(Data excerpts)
==================================================

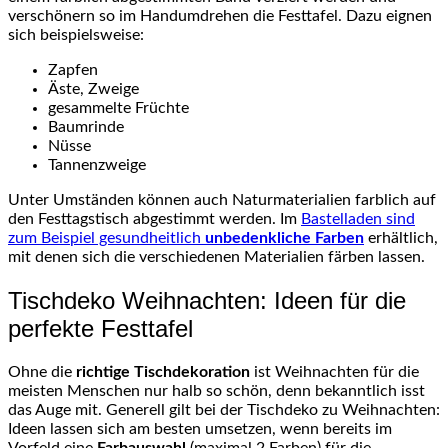
verschönern so im Handumdrehen die Festtafel. Dazu eignen
sich beispielsweise:
Zapfen
Äste, Zweige
gesammelte Früchte
Baumrinde
Nüsse
Tannenzweige
Unter Umständen können auch Naturmaterialien farblich auf
den Festtagstisch abgestimmt werden. Im
Bastelladen sind
zum Beispiel gesundheitlich
unbedenkliche Farben
erhältlich,
mit denen sich die verschiedenen Materialien färben lassen.
Tischdeko Weihnachten: Ideen für die
perfekte Festtafel
Ohne die
richtige Tischdekoration
ist Weihnachten für die
meisten Menschen nur halb so schön, denn bekanntlich isst
das Auge mit. Generell gilt bei der Tischdeko zu Weihnachten:
Ideen lassen sich am besten umsetzen, wenn bereits im
Vorfeld eine
Farbauswahl
(maximal 2 Farben) für die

==================================================

▶ **TASK INSTRUCTIONS**
Each line, beginning at the one that contains "mit denen sich" and continuing through the end of the records, must be written out exactly, first and last included.

▶ **TASK RESULT**
mit denen sich die verschiedenen Materialien färben lassen.
Tischdeko Weihnachten: Ideen für die
perfekte Festtafel
Ohne die
richtige Tischdekoration
ist Weihnachten für die
meisten Menschen nur halb so schön, denn bekanntlich isst
das Auge mit. Generell gilt bei der Tischdeko zu Weihnachten:
Ideen lassen sich am besten umsetzen, wenn bereits im
Vorfeld eine
Farbauswahl
(maximal 2 Farben) für die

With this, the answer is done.